Cinquante-deux ans après leur dernière épopée mondiale, les Léopards de la RDC ont retrouvé leur terre ce dimanche 5 avril 2026. Accueillis en héros par une foule en liesse de l’aéroport de N’djili jusqu’à l’esplanade du Palais du Peuple, les hommes de Sébastien Desabre ont été célébrés par le Chef de l’État, Félix Tshisekedi, dans une ambiance de communion nationale historique.
Dimanche de Pâques. Le ciel de Kinshasa n’était pas seulement bleu. Il était aux couleurs de la nation, vibrant sous les décibels d’une ferveur que la capitale n’avait plus connue depuis des décennies. Cinquante-deux ans après l’épopée de 1974, la République Démocratique du Congo a enfin brisé le plafond de verre. Qualifiés pour la Coupe du Monde 2026, les Léopards sont rentrés au bercail, accueillis par une marée humaine transformant chaque mètre de bitume en un tapis de gloire.
Dès l’aube, l’effervescence était palpable. De l’aéroport international de N’djili jusqu’au cœur de la cité, le Boulevard Lumumba n’était plus qu’une longue traînée de drapeaux tricolores. À l’atterrissage des héros, le cri d’un peuple a déchiré l’air. Les joueurs, juchés sur un bus à impériale, ont fendu une foule compacte, des visages en larmes se mêlant aux sourires de la jeunesse congolaise. Le cortège, avançant à pas d’homme, a relié l’Est à l’Ouest dans une communion électrique. Kinshasa ne marchait pas, elle dansait. Le trajet vers le Palais du Peuple, siège du Parlement devenu pour un jour le temple du football mondial, a duré des heures. Chaque quartier voulant toucher du regard ses gladiateurs modernes.
Félix Tshisekedi en premier supporter
C’est sur l’esplanade du Palais du Peuple, devant une mer de partisans en délire, que le point d’orgue de cette journée historique a eu lieu. Sous le regard attentif et fier du Chef de l’État, Félix-Antoine Tshisekedi, le Ministre des Sports et Loisirs, Didier Budimbu, et les hautes autorités du pays, les héros ont été reçus avec les honneurs dus à leur rang.

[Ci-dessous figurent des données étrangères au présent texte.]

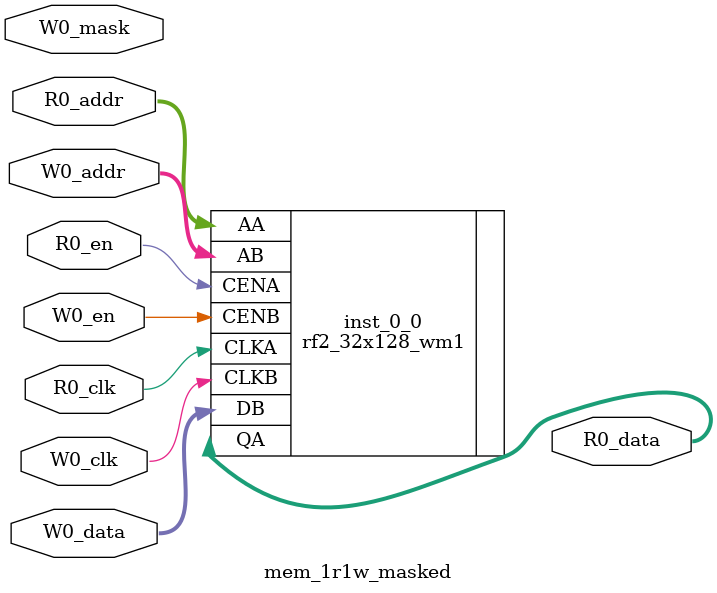
<source format=v>
module mem_1r1w_masked (
  input [4:0] R0_addr,
  input R0_en,
  input R0_clk,
  output [63:0] R0_data,
  input [4:0] W0_addr,
  input W0_en,
  input W0_clk,
  input [63:0] W0_data,
  input [7:0] W0_mask
);

  rf2_32x128_wm1 inst_0_0 (
    .AA(R0_addr),
    .CENA(R0_en),
    .CLKA(R0_clk),
    .QA(R0_data[63:0]),
    .AB(W0_addr),
    .CENB(W0_en),
    .CLKB(W0_clk),
    .DB(W0_data[63:0]),
  );
endmodule

</source>
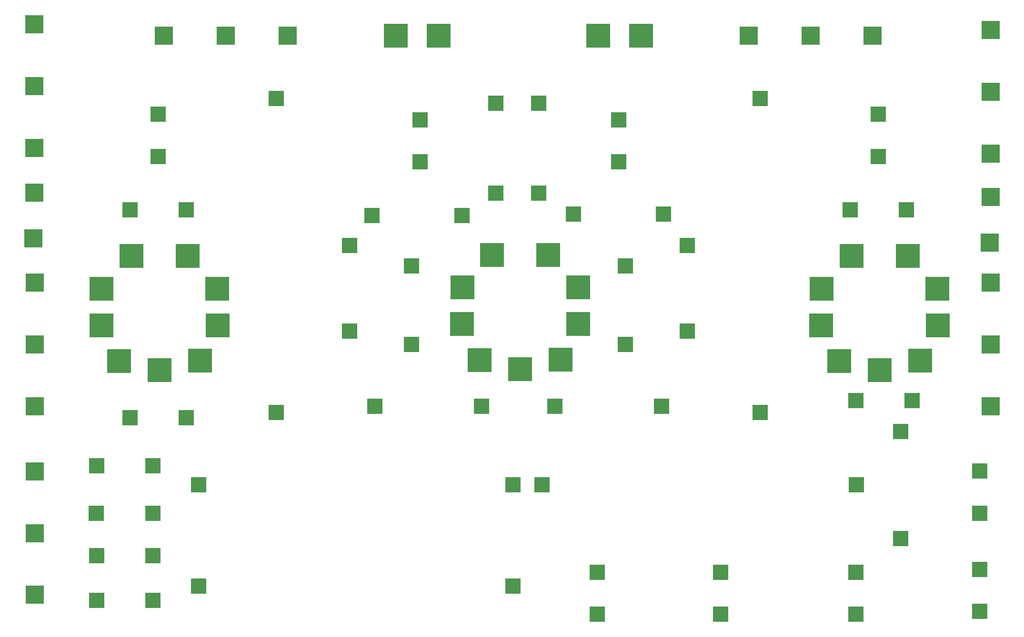
<source format=gbs>
G04 ---------------------------- Layer name :BOTTOM SOLDER LAYER*
G04 EasyEDA v5.8.22, Tue, 04 Dec 2018 11:43:46 GMT*
G04 7e299c6323ff4f129420c85f7de63bec*
G04 Gerber Generator version 0.2*
G04 Scale: 100 percent, Rotated: No, Reflected: No *
G04 Dimensions in millimeters *
G04 leading zeros omitted , absolute positions ,3 integer and 3 decimal *
%FSLAX33Y33*%
%MOMM*%
G90*
G71D02*

%ADD26R,2.703195X2.703195*%
%ADD27R,3.203194X3.203194*%
%ADD28R,4.203192X4.203192*%

%LPD*%
G54D26*
G01X25999Y29999D03*
G01X35999Y29999D03*
G01X26045Y22443D03*
G01X36045Y22443D03*
G01X36047Y38442D03*
G01X26047Y38442D03*
G01X114999Y11998D03*
G01X114999Y19498D03*
G01X161000Y11998D03*
G01X161000Y19499D03*
G01X183000Y19999D03*
G01X183000Y12499D03*
G01X83499Y99999D03*
G01X83499Y92499D03*
G01X118805Y99999D03*
G01X118805Y92499D03*
G01X82001Y73997D03*
G01X82001Y59997D03*
G01X119999Y59999D03*
G01X119999Y74000D03*
G01X71000Y77619D03*
G01X71000Y62379D03*
G01X130997Y77619D03*
G01X130997Y62379D03*
G01X32000Y83997D03*
G01X42000Y83997D03*
G01X159999Y84000D03*
G01X169999Y84000D03*
G01X161001Y49999D03*
G01X171001Y49999D03*
G01X42002Y46995D03*
G01X32002Y46995D03*
G01X37002Y100998D03*
G01X37002Y93498D03*
G01X165002Y100998D03*
G01X165002Y93497D03*
G01X183000Y29997D03*
G01X183000Y37498D03*
G01X136999Y12001D03*
G01X136999Y19500D03*
G01X36047Y14442D03*
G01X26047Y14442D03*
G01X74999Y82999D03*
G01X90999Y82999D03*
G01X96961Y102919D03*
G01X96961Y86920D03*
G01X104581Y102919D03*
G01X104581Y86920D03*
G01X126805Y83235D03*
G01X110806Y83235D03*
G01X75500Y48999D03*
G01X94501Y48998D03*
G01X126499Y48998D03*
G01X107498Y49000D03*
G01X169000Y44499D03*
G01X168998Y25499D03*
G54D27*
G01X15048Y37442D03*
G01X15048Y26442D03*
G01X15048Y15441D03*
G01X37999Y114999D03*
G01X49000Y114999D03*
G01X59998Y114999D03*
G01X14999Y94999D03*
G01X14999Y105998D03*
G01X14999Y116998D03*
G01X164000Y114999D03*
G01X153000Y114999D03*
G01X141999Y114999D03*
G01X185002Y94001D03*
G01X185002Y105001D03*
G01X185002Y116000D03*
G54D28*
G01X115190Y114997D03*
G01X122810Y114997D03*
G01X86810Y114999D03*
G01X79190Y114999D03*
G54D27*
G01X15001Y70999D03*
G01X15001Y59999D03*
G01X15001Y49000D03*
G01X185000Y70996D03*
G01X185000Y59997D03*
G01X185000Y48997D03*
G01X14999Y86998D03*
G01X14800Y78900D03*
G01X184999Y86249D03*
G01X184800Y78148D03*
G54D28*
G01X106333Y75936D03*
G01X96333Y75936D03*
G01X111633Y70136D03*
G01X111683Y63636D03*
G01X108533Y57336D03*
G01X101333Y55636D03*
G01X94133Y57236D03*
G01X91033Y70136D03*
G01X90983Y63636D03*
G01X42208Y75728D03*
G01X32208Y75728D03*
G01X47508Y69928D03*
G01X47558Y63428D03*
G01X44408Y57128D03*
G01X37208Y55428D03*
G01X30008Y57028D03*
G01X26908Y69928D03*
G01X26858Y63428D03*
G01X170209Y75728D03*
G01X160209Y75728D03*
G01X175509Y69928D03*
G01X175559Y63428D03*
G01X172409Y57128D03*
G01X165209Y55428D03*
G01X158009Y57028D03*
G01X154909Y69928D03*
G01X154859Y63428D03*
G54D26*
G01X44190Y17000D03*
G01X100070Y17000D03*
G01X105189Y34998D03*
G01X161069Y34998D03*
G01X44190Y34998D03*
G01X100070Y34998D03*
G01X58000Y103809D03*
G01X58000Y47929D03*
G01X144000Y103809D03*
G01X144000Y47929D03*
M00*
M02*

</source>
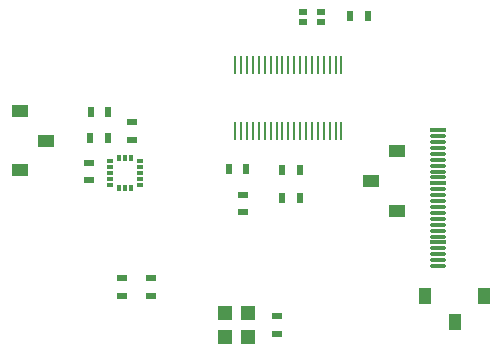
<source format=gtp>
G04*
G04 #@! TF.GenerationSoftware,Altium Limited,Altium Designer,22.7.1 (60)*
G04*
G04 Layer_Color=8421504*
%FSLAX44Y44*%
%MOMM*%
G71*
G04*
G04 #@! TF.SameCoordinates,445EDDF3-7DE9-4779-8E76-6141CBC7C01E*
G04*
G04*
G04 #@! TF.FilePolarity,Positive*
G04*
G01*
G75*
%ADD17R,1.3000X1.3000*%
%ADD18R,1.3000X1.3000*%
%ADD19O,1.4000X0.3000*%
%ADD20R,0.2500X1.5500*%
%ADD21R,0.3500X0.4900*%
%ADD22R,0.4900X0.3000*%
%ADD23R,0.4900X0.3500*%
%ADD24R,0.6000X0.9000*%
%ADD25R,0.9000X0.6000*%
%ADD26R,1.4000X0.3000*%
%ADD27R,1.4000X1.0000*%
%ADD28R,1.0000X1.4000*%
%ADD29R,0.8000X0.5500*%
D17*
X244000Y90000D02*
D03*
X224000Y70000D02*
D03*
Y90000D02*
D03*
D18*
X244000Y70000D02*
D03*
D19*
X405000Y160000D02*
D03*
Y175000D02*
D03*
Y240000D02*
D03*
Y130000D02*
D03*
Y135000D02*
D03*
Y140000D02*
D03*
Y145000D02*
D03*
Y155000D02*
D03*
Y165000D02*
D03*
Y170000D02*
D03*
Y180000D02*
D03*
Y185000D02*
D03*
Y190000D02*
D03*
Y195000D02*
D03*
Y205000D02*
D03*
Y210000D02*
D03*
Y215000D02*
D03*
Y220000D02*
D03*
Y225000D02*
D03*
Y230000D02*
D03*
Y235000D02*
D03*
D20*
X283000Y244000D02*
D03*
X233000D02*
D03*
X238000D02*
D03*
X243000D02*
D03*
X248000D02*
D03*
X253000D02*
D03*
X273000D02*
D03*
X268000D02*
D03*
X263000D02*
D03*
X258000D02*
D03*
X293000D02*
D03*
X288000D02*
D03*
X278000D02*
D03*
X313000D02*
D03*
X308000D02*
D03*
X303000D02*
D03*
X298000D02*
D03*
X323000D02*
D03*
X318000D02*
D03*
Y300000D02*
D03*
X323000D02*
D03*
X298000D02*
D03*
X303000D02*
D03*
X308000D02*
D03*
X313000D02*
D03*
X278000D02*
D03*
X283000D02*
D03*
X288000D02*
D03*
X293000D02*
D03*
X258000D02*
D03*
X263000D02*
D03*
X268000D02*
D03*
X273000D02*
D03*
X253000D02*
D03*
X248000D02*
D03*
X243000D02*
D03*
X238000D02*
D03*
X233000D02*
D03*
D21*
X140000Y221600D02*
D03*
X135000D02*
D03*
X145000D02*
D03*
Y196400D02*
D03*
X140000D02*
D03*
X135000D02*
D03*
D22*
X152600Y219000D02*
D03*
D23*
Y214000D02*
D03*
Y209000D02*
D03*
Y204000D02*
D03*
Y199000D02*
D03*
X127400D02*
D03*
Y204000D02*
D03*
Y209000D02*
D03*
Y214000D02*
D03*
Y219000D02*
D03*
D24*
X287500Y211000D02*
D03*
Y188000D02*
D03*
X227500Y212000D02*
D03*
X125000Y238000D02*
D03*
X125500Y260000D02*
D03*
X242500Y212000D02*
D03*
X272500Y211000D02*
D03*
Y188000D02*
D03*
X110000Y238000D02*
D03*
X110500Y260000D02*
D03*
X345500Y342000D02*
D03*
X330500D02*
D03*
D25*
X268000Y72500D02*
D03*
X146000Y252000D02*
D03*
X109000Y202500D02*
D03*
X137000Y104500D02*
D03*
Y119500D02*
D03*
X240000Y190500D02*
D03*
Y175500D02*
D03*
X109000Y217500D02*
D03*
X162000Y104500D02*
D03*
Y119500D02*
D03*
X146000Y237000D02*
D03*
X268000Y87500D02*
D03*
D26*
X405000Y150000D02*
D03*
Y200000D02*
D03*
Y245000D02*
D03*
D27*
X370000Y227000D02*
D03*
Y177000D02*
D03*
X348000Y202000D02*
D03*
X51000Y211000D02*
D03*
Y261000D02*
D03*
X73000Y236000D02*
D03*
D28*
X394000Y105000D02*
D03*
X444000D02*
D03*
X419000Y83000D02*
D03*
D29*
X306000Y336500D02*
D03*
X290000D02*
D03*
Y345500D02*
D03*
X306000D02*
D03*
M02*

</source>
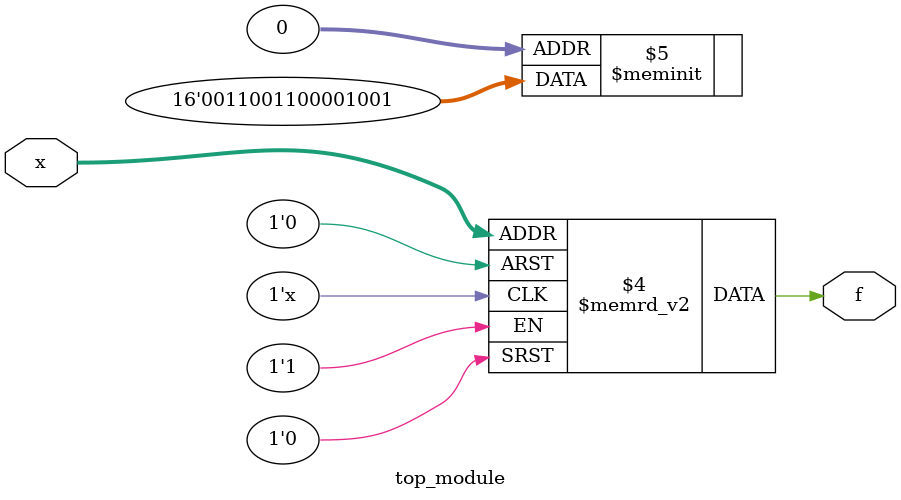
<source format=sv>
module top_module (
	input [4:1] x,
	output logic f
);

	always_comb begin
		case (x)
			4'b0000: f = 1;
			4'b0001: f = 0;
			4'b0010: f = 0;
			4'b0011: f = 1;
			4'b0100: f = 0;
			4'b0101: f = 0;
			4'b0110: f = 0;
			4'b0111: f = 0;
			4'b1000: f = 1;
			4'b1001: f = 1;
			4'b1010: f = 0;
			4'b1011: f = 0; // Fixed the value for 4'b1011 (should be 0 instead of 1)
			4'b1100: f = 1;
			4'b1101: f = 1;
			4'b1110: f = 0; // Fixed the value for 4'b1110 (should be 0 instead of 1)
			4'b1111: f = 0;
			default: f = 0;
		endcase
	end

endmodule

</source>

Le Président, présent pour sceller cette unité nationale retrouvée, a vu défiler ses soldats du ballon rond. L’émotion était à son comble lorsque le sélectionneur Sébastien Desabre, l’architecte de ce miracle sportif, a pris la parole.
« Grande fierté de revenir à Kinshasa avec la qualification. Cela a été fait dans l’unité de tous. Je remercie le président de la République pour le soutien. On a voulu vous rendre ce que vous nous donnez depuis trois ans. », explique le technicien français.
Le «Demi-Dieu» de la défense, le capitaine Chancel Mbemba, a tenu à souligner que cette victoire appartenait à chaque Congolais, tout en rappelant que le chemin ne faisait que commencer.
« Merci au président de la République. Merci à la Première Dame. La bataille n’est pas terminée. L’honneur est pour le pays. », poursuit de son côté le capitaine de la tanière.
La fête ne serait pas kinoise sans la musique. La présence de la star Werrason, monument de la culture congolaise, a embrasé l’enceinte, tout comme celle de Michel Kuka, dit Lumumba VEA, rappelant que le football en RDC est bien plus qu’un sport. C’est une thérapie, un cri de ralliement et un motif d’espoir immense.
Alors que le soleil se couchait sur le majestueux fleuve Congo, Kinshasa continuait de chanter. Cette qualification n’est pas seulement une place sur une feuille de match internationale, c’est le réveil d’un géant qui, après un demi-siècle de sommeil, s’apprête enfin à rugir de nouveau sur la scène mondiale.
Si l’heure est à la fête, l’esprit de compétition, lui, ne dort jamais. En regagnant leurs clubs respectifs, Sébastien Desabre et ses hommes savent que le plus dur commence. Objectif ? Transformer l’euphorie de la qualification en un parcours mémorable sur le sol américain, mexicain et canadien.